Real-World Use Cases
WebSockets power some of the most interactive features on the web. Chat applications (Slack, Discord, WhatsApp Web) use WebSockets for instant message delivery. Collaborative editors (Google Docs, Figma, Notion) use WebSockets to synchronize changes between users in real time. Financial platforms use WebSockets for live price feeds where even a one-second delay means stale data. Online multiplayer games use WebSockets for game state synchronization where latency directly affects gameplay quality.
When building these applications, performance optimization matters at every level — from the WebSocket frame size to how efficiently you update the DOM when new data arrives. Consider using a modern UI framework that handles efficient re-rendering, and pair it with a capable editor that provides WebSocket debugging support.
Getting Started
The fastest path to a working WebSocket application depends on your needs. For prototyping or small applications, the browser’s native WebSocket API plus the ws npm package on the server is all you need. For production applications needing rooms, acknowledgements, and automatic reconnection, Socket.IO handles the infrastructure so you can focus on application logic. For applications where every millisecond of latency matters (games, trading), stay close to the raw WebSocket protocol and minimize library overhead.
WebSockets transformed what is possible in the browser. Combined with responsive design for cross-device support and REST APIs for standard CRUD operations, they enable rich, interactive experiences that rival native applications.
Frequently Asked Questions
How many concurrent WebSocket connections can a single server handle?

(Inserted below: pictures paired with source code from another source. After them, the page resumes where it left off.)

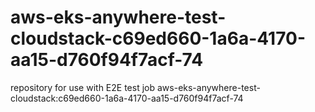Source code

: # aws-eks-anywhere-test-cloudstack-c69ed660-1a6a-4170-aa15-d760f94f7acf-74
repository for use with E2E test job aws-eks-anywhere-test-cloudstack:c69ed660-1a6a-4170-aa15-d760f94f7acf-74
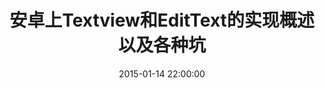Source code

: ---
layout: post
title:  "安卓上Textview和EditText的实现概述以及各种坑"
date:   2015-01-14 22:00:00
categories: android
tags: [textview,emoji,edittext]
icon: "./img/logo.png"
---
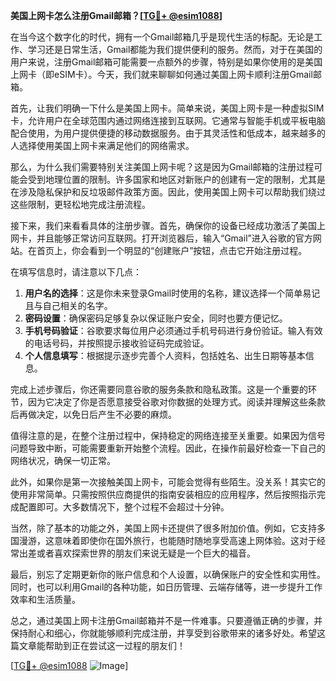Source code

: **美国上网卡怎么注册Gmail邮箱？[[TG💪+ @esim1088](https://t.me/s/esim1088)]**

在当今这个数字化的时代，拥有一个Gmail邮箱几乎是现代生活的标配。无论是工作、学习还是日常生活，Gmail都能为我们提供便利的服务。然而，对于在美国的用户来说，注册Gmail邮箱可能需要一点额外的步骤，特别是如果你使用的是美国上网卡（即eSIM卡）。今天，我们就来聊聊如何通过美国上网卡顺利注册Gmail邮箱。

首先，让我们明确一下什么是美国上网卡。简单来说，美国上网卡是一种虚拟SIM卡，允许用户在全球范围内通过网络连接到互联网。它通常与智能手机或平板电脑配合使用，为用户提供便捷的移动数据服务。由于其灵活性和低成本，越来越多的人选择使用美国上网卡来满足他们的网络需求。

那么，为什么我们需要特别关注美国上网卡呢？这是因为Gmail邮箱的注册过程可能会受到地理位置的限制。许多国家和地区对新账户的创建有一定的限制，尤其是在涉及隐私保护和反垃圾邮件政策方面。因此，使用美国上网卡可以帮助我们绕过这些限制，更轻松地完成注册流程。

接下来，我们来看看具体的注册步骤。首先，确保你的设备已经成功激活了美国上网卡，并且能够正常访问互联网。打开浏览器后，输入“Gmail”进入谷歌的官方网站。在首页上，你会看到一个明显的“创建账户”按钮，点击它开始注册过程。

在填写信息时，请注意以下几点：

1. **用户名的选择**：这是你未来登录Gmail时使用的名称，建议选择一个简单易记且与自己相关的名字。
2. **密码设置**：确保密码足够复杂以保证账户安全，同时也要方便记忆。
3. **手机号码验证**：谷歌要求每位用户必须通过手机号码进行身份验证。输入有效的电话号码，并按照提示接收验证码完成验证。
4. **个人信息填写**：根据提示逐步完善个人资料，包括姓名、出生日期等基本信息。

完成上述步骤后，你还需要同意谷歌的服务条款和隐私政策。这是一个重要的环节，因为它决定了你是否愿意接受谷歌对你数据的处理方式。阅读并理解这些条款后再做决定，以免日后产生不必要的麻烦。

值得注意的是，在整个注册过程中，保持稳定的网络连接至关重要。如果因为信号问题导致中断，可能需要重新开始整个流程。因此，在操作前最好检查一下自己的网络状况，确保一切正常。

此外，如果你是第一次接触美国上网卡，可能会觉得有些陌生。没关系！其实它的使用非常简单。只需按照供应商提供的指南安装相应的应用程序，然后按照指示完成配置即可。大多数情况下，整个过程不会超过十分钟。

当然，除了基本的功能之外，美国上网卡还提供了很多附加价值。例如，它支持多国漫游，这意味着即使你在国外旅行，也能随时随地享受高速上网体验。这对于经常出差或者喜欢探索世界的朋友们来说无疑是一个巨大的福音。

最后，别忘了定期更新你的账户信息和个人设置，以确保账户的安全性和实用性。同时，也可以利用Gmail的各种功能，如日历管理、云端存储等，进一步提升工作效率和生活质量。

总之，通过美国上网卡注册Gmail邮箱并不是一件难事。只要遵循正确的步骤，并保持耐心和细心，你就能够顺利完成注册，并享受到谷歌带来的诸多好处。希望这篇文章能帮助到正在尝试这一过程的朋友们！

[[TG💪+ @esim1088](https://t.me/s/esim1088) ![Image](https://i.postimg.cc/4NQfJmqS/Snipaste-2025-05-13-00-14-12.png)]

A well-tuned Node.js server can handle 50,000 to 100,000 concurrent WebSocket connections on a single machine with 4-8 GB of RAM. Each idle connection consumes roughly 20-50 KB of memory. The practical limit is usually memory, not CPU, since idle connections consume very little processing power. Active connections sending frequent messages reduce this number because message processing consumes CPU.
Do WebSocket connections work through corporate firewalls and proxies?

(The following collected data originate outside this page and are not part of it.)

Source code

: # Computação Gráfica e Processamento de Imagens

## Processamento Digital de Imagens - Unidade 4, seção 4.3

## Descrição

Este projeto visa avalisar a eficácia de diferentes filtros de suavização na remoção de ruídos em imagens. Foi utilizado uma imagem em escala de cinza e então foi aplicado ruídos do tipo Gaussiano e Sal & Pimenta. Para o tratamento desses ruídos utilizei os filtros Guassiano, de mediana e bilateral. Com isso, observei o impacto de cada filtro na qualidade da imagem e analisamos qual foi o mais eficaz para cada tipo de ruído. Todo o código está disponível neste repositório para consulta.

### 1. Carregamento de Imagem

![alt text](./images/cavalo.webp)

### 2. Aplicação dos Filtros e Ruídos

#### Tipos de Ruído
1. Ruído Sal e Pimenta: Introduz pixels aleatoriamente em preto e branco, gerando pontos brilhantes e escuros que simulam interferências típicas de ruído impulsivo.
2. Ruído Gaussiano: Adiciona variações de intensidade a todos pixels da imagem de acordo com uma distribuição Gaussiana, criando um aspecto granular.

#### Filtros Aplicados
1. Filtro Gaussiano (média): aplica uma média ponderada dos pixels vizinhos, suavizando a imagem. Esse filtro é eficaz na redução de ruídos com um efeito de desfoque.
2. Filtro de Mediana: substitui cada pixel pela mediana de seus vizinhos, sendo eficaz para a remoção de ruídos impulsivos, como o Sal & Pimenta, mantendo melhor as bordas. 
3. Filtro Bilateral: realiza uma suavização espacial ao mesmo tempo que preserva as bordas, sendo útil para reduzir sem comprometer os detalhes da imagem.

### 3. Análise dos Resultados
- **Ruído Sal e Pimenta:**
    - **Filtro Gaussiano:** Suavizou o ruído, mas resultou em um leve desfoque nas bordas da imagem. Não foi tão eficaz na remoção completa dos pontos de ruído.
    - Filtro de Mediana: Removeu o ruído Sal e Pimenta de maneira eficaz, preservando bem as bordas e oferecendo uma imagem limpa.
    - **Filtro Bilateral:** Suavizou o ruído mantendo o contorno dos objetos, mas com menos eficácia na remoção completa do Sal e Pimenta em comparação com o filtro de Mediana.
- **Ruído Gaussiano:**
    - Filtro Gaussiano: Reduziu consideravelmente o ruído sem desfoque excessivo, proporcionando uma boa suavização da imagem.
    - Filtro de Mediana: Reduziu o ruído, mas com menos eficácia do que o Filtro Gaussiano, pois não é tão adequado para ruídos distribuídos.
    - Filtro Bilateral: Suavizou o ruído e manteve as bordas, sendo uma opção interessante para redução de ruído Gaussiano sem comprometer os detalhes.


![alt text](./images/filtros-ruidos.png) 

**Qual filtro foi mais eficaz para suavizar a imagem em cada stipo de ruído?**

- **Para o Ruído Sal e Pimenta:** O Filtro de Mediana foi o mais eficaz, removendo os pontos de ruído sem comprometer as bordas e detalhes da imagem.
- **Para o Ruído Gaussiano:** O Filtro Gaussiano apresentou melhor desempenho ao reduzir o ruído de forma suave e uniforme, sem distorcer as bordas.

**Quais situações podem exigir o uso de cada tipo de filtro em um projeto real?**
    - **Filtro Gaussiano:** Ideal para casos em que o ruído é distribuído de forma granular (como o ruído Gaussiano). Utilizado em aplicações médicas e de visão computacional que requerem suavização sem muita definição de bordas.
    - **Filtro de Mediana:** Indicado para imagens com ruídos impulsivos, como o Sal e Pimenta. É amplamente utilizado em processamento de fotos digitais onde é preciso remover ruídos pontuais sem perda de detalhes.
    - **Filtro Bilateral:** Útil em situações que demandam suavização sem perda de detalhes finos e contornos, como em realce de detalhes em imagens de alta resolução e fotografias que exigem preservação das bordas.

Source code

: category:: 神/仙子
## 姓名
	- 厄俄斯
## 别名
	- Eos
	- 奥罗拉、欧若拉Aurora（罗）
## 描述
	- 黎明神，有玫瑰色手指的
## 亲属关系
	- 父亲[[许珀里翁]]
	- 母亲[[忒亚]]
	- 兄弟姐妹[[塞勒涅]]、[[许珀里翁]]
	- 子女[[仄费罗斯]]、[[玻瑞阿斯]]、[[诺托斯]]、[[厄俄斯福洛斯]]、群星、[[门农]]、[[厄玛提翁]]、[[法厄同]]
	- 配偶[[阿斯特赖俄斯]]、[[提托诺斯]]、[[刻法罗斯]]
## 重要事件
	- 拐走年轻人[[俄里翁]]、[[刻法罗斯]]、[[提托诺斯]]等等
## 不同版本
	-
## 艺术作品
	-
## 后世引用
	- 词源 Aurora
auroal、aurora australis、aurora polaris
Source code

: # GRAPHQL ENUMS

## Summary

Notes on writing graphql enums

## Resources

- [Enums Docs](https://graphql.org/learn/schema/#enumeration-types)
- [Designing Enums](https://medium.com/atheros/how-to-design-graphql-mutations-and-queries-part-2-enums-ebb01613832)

WebSocket over TLS (wss://) works through most corporate firewalls because the traffic looks like regular HTTPS during the initial handshake. Unencrypted WebSocket (ws://) is frequently blocked by firewalls and transparent proxies that do not understand the Upgrade header. Always use wss:// in production. If WebSocket connections are unreliable in your target environment, Socket.IO’s automatic fallback to long polling provides a safety net.
Should I use WebSockets or Server-Sent Events for live notifications?

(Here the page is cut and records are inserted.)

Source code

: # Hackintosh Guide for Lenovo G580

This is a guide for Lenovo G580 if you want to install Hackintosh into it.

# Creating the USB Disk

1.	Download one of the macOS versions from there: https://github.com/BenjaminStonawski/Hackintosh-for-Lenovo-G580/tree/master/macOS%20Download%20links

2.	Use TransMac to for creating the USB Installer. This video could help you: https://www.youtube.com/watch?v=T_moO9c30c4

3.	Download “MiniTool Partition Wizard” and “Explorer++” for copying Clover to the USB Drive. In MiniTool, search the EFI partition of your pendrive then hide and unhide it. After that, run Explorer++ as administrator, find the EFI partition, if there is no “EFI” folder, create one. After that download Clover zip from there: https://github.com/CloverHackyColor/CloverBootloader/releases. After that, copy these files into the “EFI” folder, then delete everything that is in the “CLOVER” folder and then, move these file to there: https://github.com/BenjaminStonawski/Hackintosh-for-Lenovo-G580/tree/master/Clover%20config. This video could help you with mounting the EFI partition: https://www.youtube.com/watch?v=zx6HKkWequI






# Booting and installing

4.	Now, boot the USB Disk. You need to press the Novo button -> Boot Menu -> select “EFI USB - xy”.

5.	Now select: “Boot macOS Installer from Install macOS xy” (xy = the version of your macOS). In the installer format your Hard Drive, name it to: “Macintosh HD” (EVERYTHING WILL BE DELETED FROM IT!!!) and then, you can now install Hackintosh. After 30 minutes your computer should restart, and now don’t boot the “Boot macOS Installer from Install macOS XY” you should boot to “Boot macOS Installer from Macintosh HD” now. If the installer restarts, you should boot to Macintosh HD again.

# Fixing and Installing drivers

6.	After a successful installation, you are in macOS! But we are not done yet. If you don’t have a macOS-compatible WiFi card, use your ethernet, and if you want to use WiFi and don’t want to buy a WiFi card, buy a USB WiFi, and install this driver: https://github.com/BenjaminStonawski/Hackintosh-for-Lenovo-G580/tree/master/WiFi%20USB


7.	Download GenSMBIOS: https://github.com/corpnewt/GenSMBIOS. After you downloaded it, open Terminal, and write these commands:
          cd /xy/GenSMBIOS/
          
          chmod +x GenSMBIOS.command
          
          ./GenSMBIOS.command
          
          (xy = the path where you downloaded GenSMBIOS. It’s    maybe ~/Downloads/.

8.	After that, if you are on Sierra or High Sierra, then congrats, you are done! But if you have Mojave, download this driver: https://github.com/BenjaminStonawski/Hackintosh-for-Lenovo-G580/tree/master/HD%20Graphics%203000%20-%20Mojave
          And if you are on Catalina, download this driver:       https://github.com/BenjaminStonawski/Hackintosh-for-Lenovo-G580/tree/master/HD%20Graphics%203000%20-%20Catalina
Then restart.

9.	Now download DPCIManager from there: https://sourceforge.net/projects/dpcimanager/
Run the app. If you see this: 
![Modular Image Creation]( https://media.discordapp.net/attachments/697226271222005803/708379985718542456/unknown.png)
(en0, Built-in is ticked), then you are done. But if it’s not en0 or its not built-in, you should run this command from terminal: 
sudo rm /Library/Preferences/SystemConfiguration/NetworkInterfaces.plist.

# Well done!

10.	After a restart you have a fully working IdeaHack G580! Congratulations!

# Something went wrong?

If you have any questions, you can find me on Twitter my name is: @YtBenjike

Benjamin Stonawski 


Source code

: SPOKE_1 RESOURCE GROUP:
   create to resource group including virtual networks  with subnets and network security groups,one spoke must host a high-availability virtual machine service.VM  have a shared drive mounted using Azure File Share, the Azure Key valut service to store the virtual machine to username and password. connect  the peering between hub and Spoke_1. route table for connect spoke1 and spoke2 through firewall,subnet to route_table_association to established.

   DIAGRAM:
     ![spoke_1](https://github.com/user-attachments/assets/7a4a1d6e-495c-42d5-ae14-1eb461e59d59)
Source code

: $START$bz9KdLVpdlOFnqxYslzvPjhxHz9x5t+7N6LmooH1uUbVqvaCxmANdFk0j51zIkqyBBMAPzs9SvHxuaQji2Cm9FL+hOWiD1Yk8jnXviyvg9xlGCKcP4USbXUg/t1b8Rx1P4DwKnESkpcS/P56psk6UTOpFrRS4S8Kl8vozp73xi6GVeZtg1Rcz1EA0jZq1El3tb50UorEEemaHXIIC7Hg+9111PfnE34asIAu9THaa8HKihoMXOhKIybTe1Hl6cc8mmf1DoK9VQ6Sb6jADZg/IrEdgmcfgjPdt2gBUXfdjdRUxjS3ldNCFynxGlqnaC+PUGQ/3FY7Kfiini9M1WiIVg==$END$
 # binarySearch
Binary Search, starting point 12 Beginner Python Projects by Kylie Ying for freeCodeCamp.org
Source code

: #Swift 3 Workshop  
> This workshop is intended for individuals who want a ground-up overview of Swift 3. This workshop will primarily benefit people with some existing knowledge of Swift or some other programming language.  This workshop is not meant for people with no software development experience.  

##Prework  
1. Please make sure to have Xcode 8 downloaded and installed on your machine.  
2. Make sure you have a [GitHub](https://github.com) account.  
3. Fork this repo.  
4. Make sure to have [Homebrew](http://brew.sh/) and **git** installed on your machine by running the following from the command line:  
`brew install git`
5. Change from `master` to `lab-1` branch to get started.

For notifications where the server pushes updates and the client only listens, SSE is the better choice. It has automatic reconnection, event replay on reconnect, works through standard HTTP infrastructure, and is simpler to implement. WebSockets are warranted when the client also needs to send data back — read receipts, typing indicators, or interactive acknowledgements. If notifications are one-directional, SSE avoids the complexity of managing a full-duplex connection.
What happens to queued messages when a WebSocket connection drops and reconnects?
By default, messages sent while a client is disconnected are lost. The WebSocket protocol has no built-in message persistence or replay mechanism. To handle this, assign an incrementing ID to each message and persist messages server-side (in Redis, a database, or an in-memory buffer). When a client reconnects, it sends the ID of the last message it received. The server replays all messages since that ID. This pattern is called “event sourcing” or “message replay” and is standard in production real-time systems.